0 | Prolog

"Bertahan, ya?" Lelaki itu masih membalut pergelangan tangan gadis di depannya. Gadis itu tidak menjawab. Tapi tatapan hampa dari matanya sudah lebih dari cukup untuk menjadi sebuah jawaban untuk lelaki bersurai hitam itu. "Jangan lakukan itu lagi. Kumohon bertahan lebih lama lagi."

"Hidupku ..." gadis itu membuka suara dengan serak dan pelan, "aku tidak merasa hidupku berarti untukku. Tidak ada gunanya aku melanjutkannya."

Lelaki itu menatap ke dalam mata gadis di hadapannya. Menelisik jauh ke dalamnya. Nihil. Hal yang dia cari tidak ada sama sekali.

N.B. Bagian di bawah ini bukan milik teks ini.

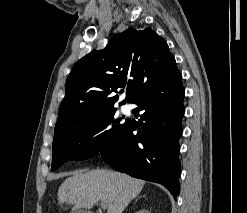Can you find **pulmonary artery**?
I'll list each match as a JSON object with an SVG mask.
<instances>
[{
  "label": "pulmonary artery",
  "instance_id": "pulmonary-artery-1",
  "mask_svg": "<svg viewBox=\"0 0 247 213\" xmlns=\"http://www.w3.org/2000/svg\"><path fill=\"white\" fill-rule=\"evenodd\" d=\"M129 106L128 105H122L121 106V110H122V112H128L129 111Z\"/></svg>",
  "mask_w": 247,
  "mask_h": 213
}]
</instances>
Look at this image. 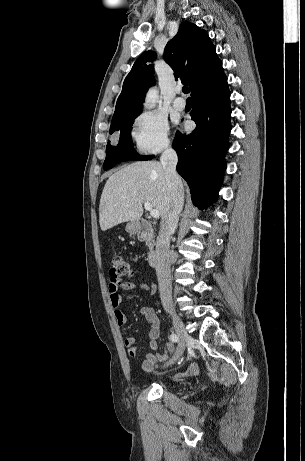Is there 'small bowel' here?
Returning <instances> with one entry per match:
<instances>
[{
    "mask_svg": "<svg viewBox=\"0 0 305 461\" xmlns=\"http://www.w3.org/2000/svg\"><path fill=\"white\" fill-rule=\"evenodd\" d=\"M141 289L146 291L149 295H154L156 292V286L152 283H135L130 280H110L108 293L110 298V303L114 312V317L116 322L119 325H123L126 322V317L120 309L121 304V294L120 290H134ZM143 317L151 325L149 332V346L153 352L148 353L145 359L141 363V369L145 372H152L155 365L158 362L165 361L170 354L173 353L174 347L172 344L168 343L164 347V353L159 352V346L157 339L160 334V320L155 310L152 307L144 306L140 310ZM125 347L127 352L131 356H135L137 353V342L134 337H127L124 340ZM199 372L198 364H192L186 372L180 373L178 377H189L195 376Z\"/></svg>",
    "mask_w": 305,
    "mask_h": 461,
    "instance_id": "small-bowel-1",
    "label": "small bowel"
}]
</instances>
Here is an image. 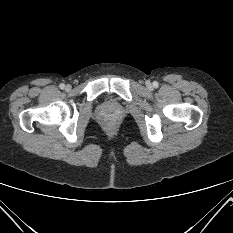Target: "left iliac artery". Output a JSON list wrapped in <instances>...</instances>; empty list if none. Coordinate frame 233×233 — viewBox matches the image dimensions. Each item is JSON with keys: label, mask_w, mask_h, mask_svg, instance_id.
<instances>
[{"label": "left iliac artery", "mask_w": 233, "mask_h": 233, "mask_svg": "<svg viewBox=\"0 0 233 233\" xmlns=\"http://www.w3.org/2000/svg\"><path fill=\"white\" fill-rule=\"evenodd\" d=\"M153 86H154V87H158V82L154 81V82H153Z\"/></svg>", "instance_id": "left-iliac-artery-1"}]
</instances>
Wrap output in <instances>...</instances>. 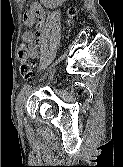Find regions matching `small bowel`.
Instances as JSON below:
<instances>
[{"mask_svg": "<svg viewBox=\"0 0 123 167\" xmlns=\"http://www.w3.org/2000/svg\"><path fill=\"white\" fill-rule=\"evenodd\" d=\"M23 20L27 25L36 23V31H25L22 35V40L27 44L29 58L39 59L46 37L43 30L44 13L37 4H33L31 9L24 14Z\"/></svg>", "mask_w": 123, "mask_h": 167, "instance_id": "obj_1", "label": "small bowel"}]
</instances>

Alih-aliu menyerah, sebuah senyuman tulus terbit di wajah lelaki itu. "Hiduplah untukku."

Mereka hanya dua anak manusia yang dipertemukan dengan kemalangan. Beban sudah mereka emban sejak dini dan mereka terbiasa. Namun bedanya musim semi kala itu, mereka menemukan bagian hilang dari jiwa masing-masing yang bahkan mereka tidak sadar itu telah lama hilang.

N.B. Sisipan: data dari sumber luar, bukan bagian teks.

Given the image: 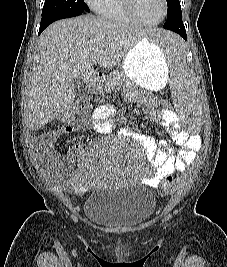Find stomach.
I'll return each instance as SVG.
<instances>
[{"label": "stomach", "instance_id": "1", "mask_svg": "<svg viewBox=\"0 0 227 267\" xmlns=\"http://www.w3.org/2000/svg\"><path fill=\"white\" fill-rule=\"evenodd\" d=\"M121 68L128 79L148 90H160L168 81L166 55L149 38L140 40L129 50Z\"/></svg>", "mask_w": 227, "mask_h": 267}]
</instances>
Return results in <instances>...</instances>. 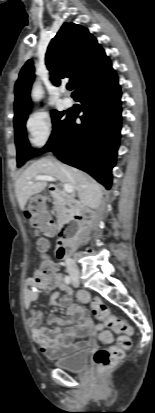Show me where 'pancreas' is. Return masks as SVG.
Returning a JSON list of instances; mask_svg holds the SVG:
<instances>
[{
	"label": "pancreas",
	"instance_id": "obj_1",
	"mask_svg": "<svg viewBox=\"0 0 155 413\" xmlns=\"http://www.w3.org/2000/svg\"><path fill=\"white\" fill-rule=\"evenodd\" d=\"M53 204H54V209L57 213V220L58 222H61L64 217L66 216H71L70 215V209L66 207L64 202L61 200L60 195H53Z\"/></svg>",
	"mask_w": 155,
	"mask_h": 413
}]
</instances>
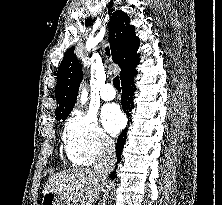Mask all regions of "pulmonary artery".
I'll use <instances>...</instances> for the list:
<instances>
[{
    "label": "pulmonary artery",
    "instance_id": "pulmonary-artery-1",
    "mask_svg": "<svg viewBox=\"0 0 222 205\" xmlns=\"http://www.w3.org/2000/svg\"><path fill=\"white\" fill-rule=\"evenodd\" d=\"M100 96L103 100L110 101L116 97V91L112 84L106 83L100 90Z\"/></svg>",
    "mask_w": 222,
    "mask_h": 205
}]
</instances>
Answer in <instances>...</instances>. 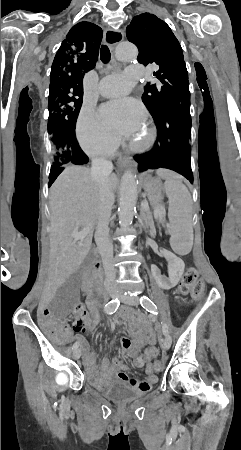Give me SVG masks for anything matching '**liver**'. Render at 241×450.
Wrapping results in <instances>:
<instances>
[{
  "instance_id": "obj_1",
  "label": "liver",
  "mask_w": 241,
  "mask_h": 450,
  "mask_svg": "<svg viewBox=\"0 0 241 450\" xmlns=\"http://www.w3.org/2000/svg\"><path fill=\"white\" fill-rule=\"evenodd\" d=\"M90 174V168L67 166L50 188L49 268L43 292L47 300L78 270L91 248L93 230L99 222L100 194ZM178 178L181 180V176ZM108 180L114 198L119 180L116 174ZM84 228L90 230L86 238H72L73 232Z\"/></svg>"
}]
</instances>
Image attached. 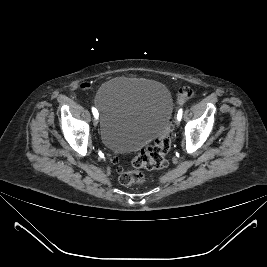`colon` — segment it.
<instances>
[{
	"label": "colon",
	"mask_w": 267,
	"mask_h": 267,
	"mask_svg": "<svg viewBox=\"0 0 267 267\" xmlns=\"http://www.w3.org/2000/svg\"><path fill=\"white\" fill-rule=\"evenodd\" d=\"M193 91L189 87L180 88L178 91V102L185 103L192 98ZM171 127L168 125L164 132L151 144L138 152L132 159L133 169L125 170L120 168L119 181L122 185L131 186L145 181L142 169H161L167 164V154L171 148L170 138Z\"/></svg>",
	"instance_id": "obj_1"
}]
</instances>
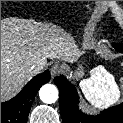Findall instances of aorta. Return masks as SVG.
<instances>
[{"label":"aorta","instance_id":"obj_1","mask_svg":"<svg viewBox=\"0 0 123 123\" xmlns=\"http://www.w3.org/2000/svg\"><path fill=\"white\" fill-rule=\"evenodd\" d=\"M39 96L42 102L52 104L58 99V89L52 84H45L41 87Z\"/></svg>","mask_w":123,"mask_h":123}]
</instances>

Musim semi itu membuat jiwa mereka terhubung. Dan bertahun-tahun ke depannya, mereka menghabiskan waktu bersama, melewati banyak musim dengan saling menguatkan. Menjadi sebuah rumah hangat yang mereka dambakan sejak lama. Hal itu berhasil membuat mereka dapat bertahan hingga beranjak remaja.

"Aku mendapat sebuah pertanyaan konyol di pikiranku," ucap lelaki itu duduk di tepi kolam sembari menatap birunya langit musim semi. Sedangkan gadis di dekatnya tengah mengapungkan dirinya di air. Gadis itu membuka matanya dan ikut menatap langit.

"Kau ingin tahu?"

Gadis itu mengangguk, "Ya."

"Apa hal yang paling menyakitkan sepanjang hidupmu?"

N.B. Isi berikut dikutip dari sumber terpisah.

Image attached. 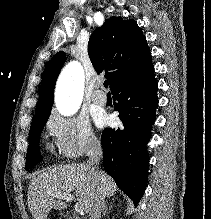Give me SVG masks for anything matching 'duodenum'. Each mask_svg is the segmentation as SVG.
<instances>
[{"label":"duodenum","mask_w":211,"mask_h":219,"mask_svg":"<svg viewBox=\"0 0 211 219\" xmlns=\"http://www.w3.org/2000/svg\"><path fill=\"white\" fill-rule=\"evenodd\" d=\"M64 219H78L74 214L71 213H65Z\"/></svg>","instance_id":"410a0bca"}]
</instances>
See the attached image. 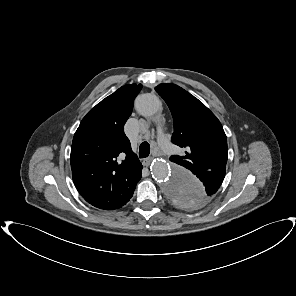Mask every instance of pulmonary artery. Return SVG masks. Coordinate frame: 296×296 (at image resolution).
<instances>
[{
  "label": "pulmonary artery",
  "mask_w": 296,
  "mask_h": 296,
  "mask_svg": "<svg viewBox=\"0 0 296 296\" xmlns=\"http://www.w3.org/2000/svg\"><path fill=\"white\" fill-rule=\"evenodd\" d=\"M158 142L165 153L171 154L173 152V147L166 141L165 135L161 128L158 130Z\"/></svg>",
  "instance_id": "pulmonary-artery-1"
}]
</instances>
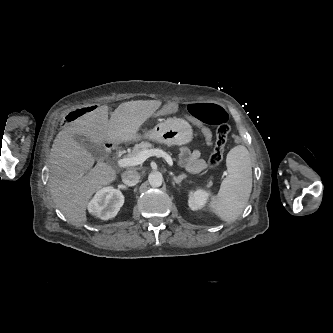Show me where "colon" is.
Instances as JSON below:
<instances>
[{
  "instance_id": "5ec220e1",
  "label": "colon",
  "mask_w": 333,
  "mask_h": 333,
  "mask_svg": "<svg viewBox=\"0 0 333 333\" xmlns=\"http://www.w3.org/2000/svg\"><path fill=\"white\" fill-rule=\"evenodd\" d=\"M95 109L93 104L86 105L81 109H77L75 112H71L67 116V121H73L78 116L85 115L92 112ZM189 111L197 119L204 124L217 125L216 142L214 149L209 158V165L214 168L218 166L223 159L225 152L226 141L231 131V127L228 124V114L225 110L217 104L213 103H198L189 107ZM241 128L234 126L232 128L231 138L234 146L239 147L243 143V139L240 136Z\"/></svg>"
}]
</instances>
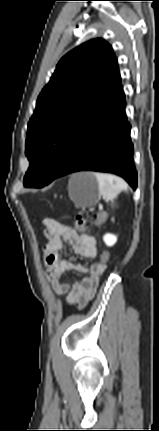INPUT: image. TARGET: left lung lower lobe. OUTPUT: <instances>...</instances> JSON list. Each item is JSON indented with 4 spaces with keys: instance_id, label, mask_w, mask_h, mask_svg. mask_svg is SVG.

Semilir angin melewati mereka. Mengisi keheningan yang tercipta dari pertanyaan itu. Lelaki itu terkekeh. "Konyol bukan? Jika sepanjang hidup ini manusia sudah banyak melewati rasa sakit dan disuruh untuk memilih salah satu yang paling menyakitkan, dia pasti tidak akan tahu jawabannya."

Lelaki itu menoleh untuk melihat reaksi lawan bicaranya. Gadis itu sudah menepikan dirinya dan berdiri di bagian pinggir kolam, menatap lurus ke depan dengan tatapan hampa seperti kala itu.

"Aku ... tidak tahu."

Dia memutuskan untuk mendekati gadis itu dan memasukkan kakinya ke air. Tangannya mengusap rambut gadis di sampingnya dan tersenyum. "Jadikan itu alasan lain untukmu bertahan. Temukan jawaban itu. Berjanjilah untuk menemukannya."

Gadis itu menatap manik mata lawan bicaranya. Sudut bibirnya ikut tertarik ke atas. "Aku berjanji."

Lengah. Gadis itu lengah sekali karena tidak menyadarinya. Karena lelaki itu memberinya sebuah alasan baru untuknya bukan tanpa sebab. Semesta sudah merencanakannya.

Tahun berikutnya gadis itu harus pergi jauh. Tentu saja dirinya sendiri tidak mau melakukannya. Namun ada sebuah keputusan yang lebih mutlak dari keinginannya sendiri. Lelaki itu juga tidak bisa berbuat banyak selain mencoba membuat gadis itu yakin untuk tetap melangkah maju ke depan sana karena dia akan selalu berada di belakangnya.

Setahun kemudian gadis itu baru bisa untuk kembali. Setelah sekian lama menahan semuanya sendiri, dia sudah menunggu momen ini untuk pulang ke rumahnya. Dia menuju ke rumah lelaki itu yang hanya tinggal bersama neneknya itu.

Gadis itu disambut dengan rumah yang hancur separuh. Bekas noda hitam banyak terpatri di dindingnya. Tetangga dari lelaki itu yang melihat dirinya berdiri di depan rumah kosong menjelaskan bahwa beberapa bulan lalu rumah itu mengalami kebakaran besar setelah terjadi sebuah ledakan dari dalam rumah.

Kalimat terakhir dari orang tersebut adalah hal yang paling gadis itu tidak ingin dengar. Karena kedua penghuni rumah itu dinyatakan tewas di tempat saat kejadian terjadi.

Gadis itu menangis tanpa isak. Air matanya mengalir deras dan menyatu dengan kesunyian. Matanya menatap kosong ke rumah yang hangus di hadapannya.

"Di mana? Di mana lagi aku harus pulang sekarang?"